◆ Your assignment ◆
Reproduce word for word the lines between those holding "Have a global presence" and "Improve corporate performance", inclusive, and nothing else from the data below.

── Listed records

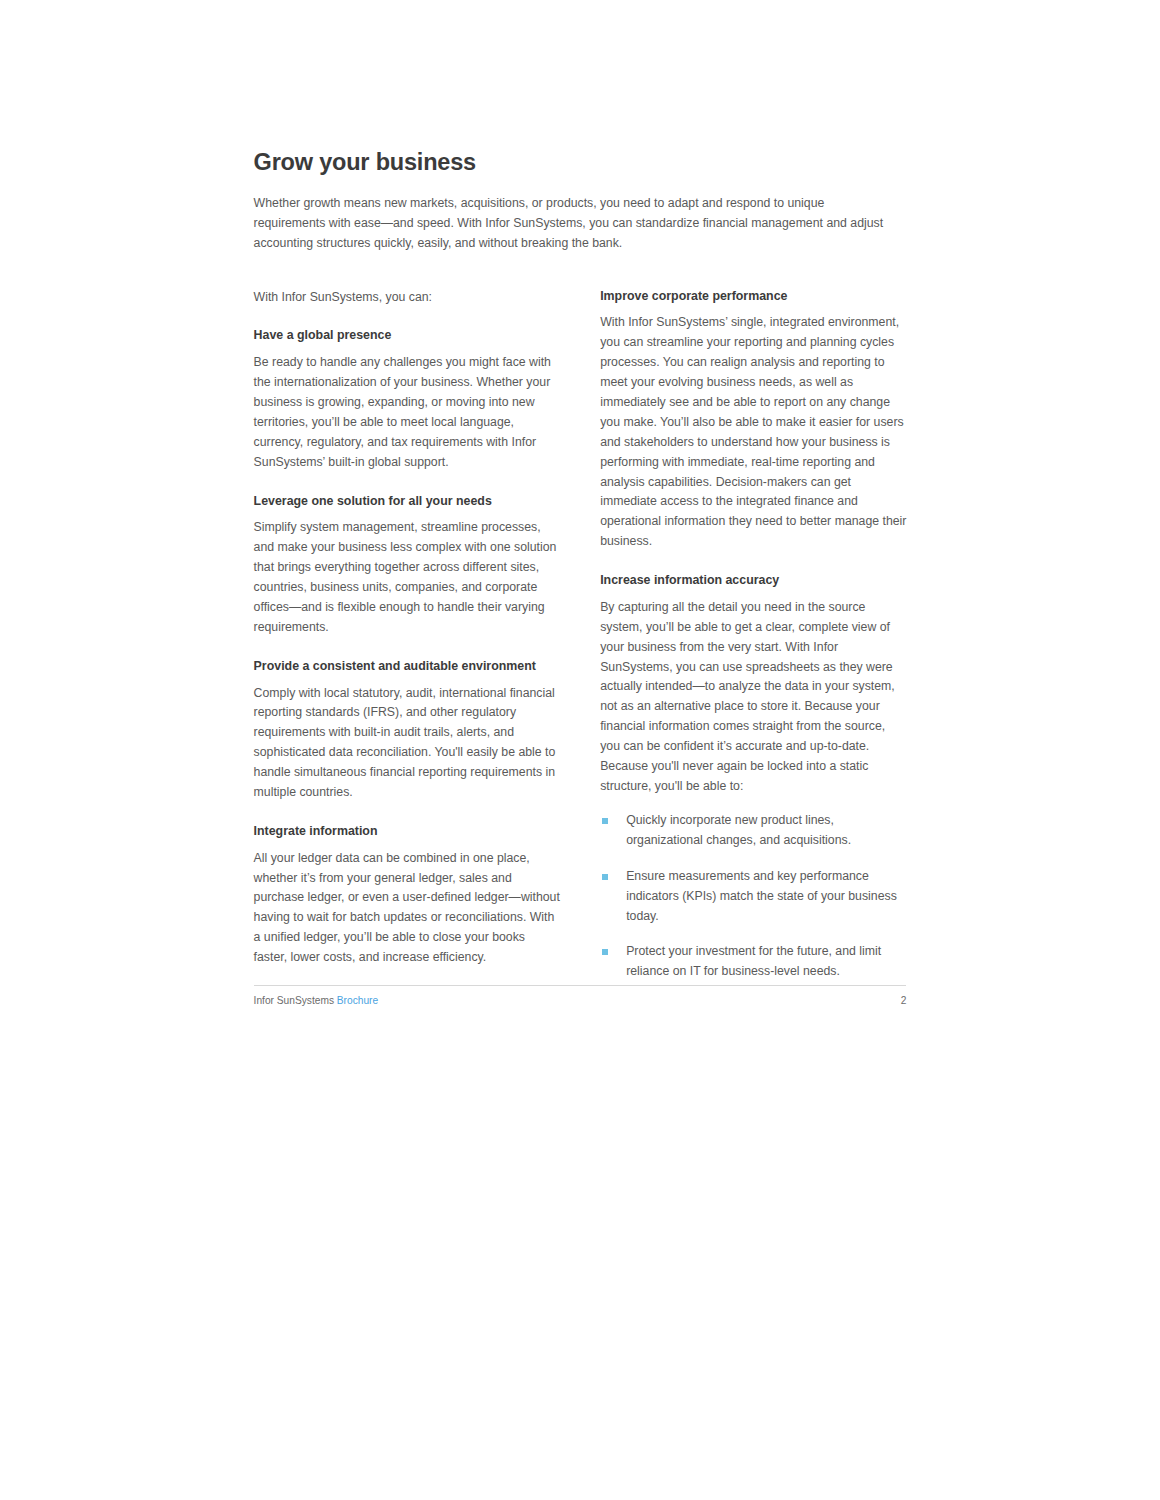Grow your business
Whether growth means new markets, acquisitions, or products, you need to adapt and respond to unique requirements with ease—and speed. With Infor SunSystems, you can standardize financial management and adjust accounting structures quickly, easily, and without breaking the bank.
With Infor SunSystems, you can:
Have a global presence
Be ready to handle any challenges you might face with the internationalization of your business. Whether your business is growing, expanding, or moving into new territories, you’ll be able to meet local language, currency, regulatory, and tax requirements with Infor SunSystems’ built-in global support.
Leverage one solution for all your needs
Simplify system management, streamline processes, and make your business less complex with one solution that brings everything together across different sites, countries, business units, companies, and corporate offices—and is flexible enough to handle their varying requirements.
Provide a consistent and auditable environment
Comply with local statutory, audit, international financial reporting standards (IFRS), and other regulatory requirements with built-in audit trails, alerts, and sophisticated data reconciliation. You'll easily be able to handle simultaneous financial reporting requirements in multiple countries.
Integrate information
All your ledger data can be combined in one place, whether it’s from your general ledger, sales and purchase ledger, or even a user-defined ledger—without having to wait for batch updates or reconciliations. With a unified ledger, you’ll be able to close your books faster, lower costs, and increase efficiency.
Improve corporate performance
With Infor SunSystems’ single, integrated environment, you can streamline your reporting and planning cycles processes. You can realign analysis and reporting to meet your evolving business needs, as well as immediately see and be able to report on any change you make. You’ll also be able to make it easier for users and stakeholders to understand how your business is performing with immediate, real-time reporting and analysis capabilities. Decision-makers can get immediate access to the integrated finance and operational information they need to better manage their business.
Increase information accuracy
By capturing all the detail you need in the source system, you’ll be able to get a clear, complete view of your business from the very start. With Infor SunSystems, you can use spreadsheets as they were actually intended—to analyze the data in your system, not as an alternative place to store it. Because your financial information comes straight from the source, you can be confident it’s accurate and up-to-date. Because you'll never again be locked into a static structure, you'll be able to:
Quickly incorporate new product lines, organizational changes, and acquisitions.
Ensure measurements and key performance indicators (KPIs) match the state of your business today.
Protect your investment for the future, and limit reliance on IT for business-level needs.
Infor SunSystems Brochure 2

────

◆ Result of the task ◆
Have a global presence
Be ready to handle any challenges you might face with the internationalization of your business. Whether your business is growing, expanding, or moving into new territories, you’ll be able to meet local language, currency, regulatory, and tax requirements with Infor SunSystems’ built-in global support.
Leverage one solution for all your needs
Simplify system management, streamline processes, and make your business less complex with one solution that brings everything together across different sites, countries, business units, companies, and corporate offices—and is flexible enough to handle their varying requirements.
Provide a consistent and auditable environment
Comply with local statutory, audit, international financial reporting standards (IFRS), and other regulatory requirements with built-in audit trails, alerts, and sophisticated data reconciliation. You'll easily be able to handle simultaneous financial reporting requirements in multiple countries.
Integrate information
All your ledger data can be combined in one place, whether it’s from your general ledger, sales and purchase ledger, or even a user-defined ledger—without having to wait for batch updates or reconciliations. With a unified ledger, you’ll be able to close your books faster, lower costs, and increase efficiency.
Improve corporate performance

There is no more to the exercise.